## Exercise aim
Scan the records for lines with the word "دستگاه", and copy every such line.

## Material shown
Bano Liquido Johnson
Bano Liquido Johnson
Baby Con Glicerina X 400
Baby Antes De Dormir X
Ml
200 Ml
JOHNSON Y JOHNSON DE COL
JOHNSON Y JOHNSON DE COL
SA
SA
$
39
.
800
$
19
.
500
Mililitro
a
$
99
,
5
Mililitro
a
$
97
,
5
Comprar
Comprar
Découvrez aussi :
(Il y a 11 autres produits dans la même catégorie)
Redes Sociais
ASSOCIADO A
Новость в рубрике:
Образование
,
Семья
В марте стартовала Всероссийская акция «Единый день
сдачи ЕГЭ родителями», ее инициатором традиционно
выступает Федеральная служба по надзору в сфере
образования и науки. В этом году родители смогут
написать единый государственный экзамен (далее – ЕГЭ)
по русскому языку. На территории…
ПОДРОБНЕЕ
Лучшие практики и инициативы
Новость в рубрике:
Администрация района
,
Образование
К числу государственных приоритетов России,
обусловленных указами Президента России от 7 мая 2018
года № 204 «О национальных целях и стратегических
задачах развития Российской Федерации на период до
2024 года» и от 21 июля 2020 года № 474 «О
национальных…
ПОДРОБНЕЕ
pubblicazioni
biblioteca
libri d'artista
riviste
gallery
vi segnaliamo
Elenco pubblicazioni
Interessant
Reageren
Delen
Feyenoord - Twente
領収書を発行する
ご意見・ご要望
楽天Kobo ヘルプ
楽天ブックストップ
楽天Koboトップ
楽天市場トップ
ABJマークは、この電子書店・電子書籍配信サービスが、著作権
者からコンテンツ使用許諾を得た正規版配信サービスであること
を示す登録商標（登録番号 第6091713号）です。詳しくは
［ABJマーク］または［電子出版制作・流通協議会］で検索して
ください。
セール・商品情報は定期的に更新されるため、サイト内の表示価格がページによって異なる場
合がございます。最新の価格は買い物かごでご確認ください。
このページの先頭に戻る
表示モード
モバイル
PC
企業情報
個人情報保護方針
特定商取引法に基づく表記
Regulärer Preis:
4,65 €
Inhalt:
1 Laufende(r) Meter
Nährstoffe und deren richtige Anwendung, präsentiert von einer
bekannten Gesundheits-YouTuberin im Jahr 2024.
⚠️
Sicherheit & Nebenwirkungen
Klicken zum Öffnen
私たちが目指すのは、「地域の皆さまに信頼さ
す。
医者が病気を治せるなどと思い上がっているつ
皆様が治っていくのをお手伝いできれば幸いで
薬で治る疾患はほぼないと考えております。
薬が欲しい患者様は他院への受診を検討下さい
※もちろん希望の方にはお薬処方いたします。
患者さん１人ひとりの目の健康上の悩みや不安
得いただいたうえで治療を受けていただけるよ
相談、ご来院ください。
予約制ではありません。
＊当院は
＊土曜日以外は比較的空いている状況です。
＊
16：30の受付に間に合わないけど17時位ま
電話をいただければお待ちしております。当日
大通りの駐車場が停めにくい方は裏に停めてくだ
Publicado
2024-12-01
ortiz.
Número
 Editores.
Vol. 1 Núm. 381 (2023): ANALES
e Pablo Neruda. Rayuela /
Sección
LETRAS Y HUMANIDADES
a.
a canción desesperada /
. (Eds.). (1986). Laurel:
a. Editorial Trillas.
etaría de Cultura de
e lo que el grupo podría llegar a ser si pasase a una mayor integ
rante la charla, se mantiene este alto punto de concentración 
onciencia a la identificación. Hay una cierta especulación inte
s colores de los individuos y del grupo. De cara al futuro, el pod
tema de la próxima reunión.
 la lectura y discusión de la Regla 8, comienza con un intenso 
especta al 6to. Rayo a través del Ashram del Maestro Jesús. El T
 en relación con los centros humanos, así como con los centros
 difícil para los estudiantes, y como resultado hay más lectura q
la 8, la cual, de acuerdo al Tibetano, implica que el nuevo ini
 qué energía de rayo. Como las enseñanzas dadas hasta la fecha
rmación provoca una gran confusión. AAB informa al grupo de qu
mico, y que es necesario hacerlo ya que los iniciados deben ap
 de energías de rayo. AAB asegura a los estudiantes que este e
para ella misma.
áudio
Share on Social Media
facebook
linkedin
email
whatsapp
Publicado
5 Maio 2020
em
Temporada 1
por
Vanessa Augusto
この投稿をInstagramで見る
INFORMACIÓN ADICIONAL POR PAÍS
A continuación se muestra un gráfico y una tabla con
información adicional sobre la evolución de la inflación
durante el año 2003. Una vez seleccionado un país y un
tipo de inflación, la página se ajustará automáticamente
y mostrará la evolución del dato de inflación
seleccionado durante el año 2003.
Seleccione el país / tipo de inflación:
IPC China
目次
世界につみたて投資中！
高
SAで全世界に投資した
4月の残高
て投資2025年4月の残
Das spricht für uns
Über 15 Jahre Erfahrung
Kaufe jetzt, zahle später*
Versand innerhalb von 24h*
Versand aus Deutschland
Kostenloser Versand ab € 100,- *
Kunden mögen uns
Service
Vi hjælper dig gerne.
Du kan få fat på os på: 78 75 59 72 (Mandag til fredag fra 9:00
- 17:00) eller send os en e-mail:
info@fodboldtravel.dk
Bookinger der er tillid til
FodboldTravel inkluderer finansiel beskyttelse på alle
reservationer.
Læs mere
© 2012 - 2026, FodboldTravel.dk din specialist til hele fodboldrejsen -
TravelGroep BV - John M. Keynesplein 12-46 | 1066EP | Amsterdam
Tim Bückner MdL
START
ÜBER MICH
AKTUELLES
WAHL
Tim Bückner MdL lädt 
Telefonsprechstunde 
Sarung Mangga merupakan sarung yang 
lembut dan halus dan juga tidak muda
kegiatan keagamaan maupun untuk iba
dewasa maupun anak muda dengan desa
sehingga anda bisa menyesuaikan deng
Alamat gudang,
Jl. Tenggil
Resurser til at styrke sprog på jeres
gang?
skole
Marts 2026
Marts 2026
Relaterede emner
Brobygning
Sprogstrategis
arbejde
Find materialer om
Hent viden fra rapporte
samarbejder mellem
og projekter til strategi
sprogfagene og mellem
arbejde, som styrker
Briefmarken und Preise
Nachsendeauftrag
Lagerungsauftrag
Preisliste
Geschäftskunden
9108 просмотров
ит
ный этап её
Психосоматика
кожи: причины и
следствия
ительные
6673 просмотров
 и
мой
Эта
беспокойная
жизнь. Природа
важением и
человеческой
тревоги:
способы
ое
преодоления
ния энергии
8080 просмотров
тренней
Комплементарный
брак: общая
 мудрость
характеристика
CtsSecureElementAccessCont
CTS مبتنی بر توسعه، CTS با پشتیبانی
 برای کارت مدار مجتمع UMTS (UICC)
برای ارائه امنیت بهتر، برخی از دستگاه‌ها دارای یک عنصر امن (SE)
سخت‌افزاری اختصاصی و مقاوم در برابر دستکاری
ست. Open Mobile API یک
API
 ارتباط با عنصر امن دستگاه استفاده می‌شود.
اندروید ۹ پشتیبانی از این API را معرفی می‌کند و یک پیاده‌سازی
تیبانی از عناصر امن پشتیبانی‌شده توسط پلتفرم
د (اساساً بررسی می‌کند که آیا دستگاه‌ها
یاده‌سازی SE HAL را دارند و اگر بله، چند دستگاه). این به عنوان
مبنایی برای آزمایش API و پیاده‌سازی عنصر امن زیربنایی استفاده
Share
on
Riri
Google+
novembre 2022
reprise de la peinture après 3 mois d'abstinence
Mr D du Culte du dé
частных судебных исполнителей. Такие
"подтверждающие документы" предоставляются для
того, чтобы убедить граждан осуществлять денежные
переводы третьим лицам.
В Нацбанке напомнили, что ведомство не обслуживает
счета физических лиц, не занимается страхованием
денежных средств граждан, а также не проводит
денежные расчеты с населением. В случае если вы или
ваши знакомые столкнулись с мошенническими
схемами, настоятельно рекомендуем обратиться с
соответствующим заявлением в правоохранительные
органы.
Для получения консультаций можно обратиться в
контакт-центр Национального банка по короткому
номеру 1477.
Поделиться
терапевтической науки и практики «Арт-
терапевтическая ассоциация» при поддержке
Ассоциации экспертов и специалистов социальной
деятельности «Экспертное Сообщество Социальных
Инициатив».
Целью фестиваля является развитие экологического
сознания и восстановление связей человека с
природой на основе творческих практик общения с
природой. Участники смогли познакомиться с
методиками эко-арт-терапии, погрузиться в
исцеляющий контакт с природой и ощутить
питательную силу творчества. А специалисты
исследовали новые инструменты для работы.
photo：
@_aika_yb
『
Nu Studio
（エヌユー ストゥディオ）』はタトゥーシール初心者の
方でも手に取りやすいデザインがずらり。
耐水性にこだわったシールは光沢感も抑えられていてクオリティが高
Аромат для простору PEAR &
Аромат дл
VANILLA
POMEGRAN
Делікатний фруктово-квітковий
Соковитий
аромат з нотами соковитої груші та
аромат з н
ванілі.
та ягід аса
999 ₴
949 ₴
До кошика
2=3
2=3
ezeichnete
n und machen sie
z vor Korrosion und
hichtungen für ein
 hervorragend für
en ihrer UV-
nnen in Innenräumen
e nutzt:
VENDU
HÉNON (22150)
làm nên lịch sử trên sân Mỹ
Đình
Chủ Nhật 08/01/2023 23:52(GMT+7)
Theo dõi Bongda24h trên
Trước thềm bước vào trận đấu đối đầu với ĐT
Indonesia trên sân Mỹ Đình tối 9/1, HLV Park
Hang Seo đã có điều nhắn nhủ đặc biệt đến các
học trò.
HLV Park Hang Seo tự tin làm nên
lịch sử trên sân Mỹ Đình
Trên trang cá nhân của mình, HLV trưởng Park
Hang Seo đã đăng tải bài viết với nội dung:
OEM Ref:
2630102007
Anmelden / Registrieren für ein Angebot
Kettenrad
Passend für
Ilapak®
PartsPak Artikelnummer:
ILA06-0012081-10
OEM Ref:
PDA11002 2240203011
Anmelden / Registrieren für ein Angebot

## Answer to the problem
برای ارائه امنیت بهتر، برخی از دستگاه‌ها دارای یک عنصر امن (SE)
 ارتباط با عنصر امن دستگاه استفاده می‌شود.
د (اساساً بررسی می‌کند که آیا دستگاه‌ها
یاده‌سازی SE HAL را دارند و اگر بله، چند دستگاه). این به عنوان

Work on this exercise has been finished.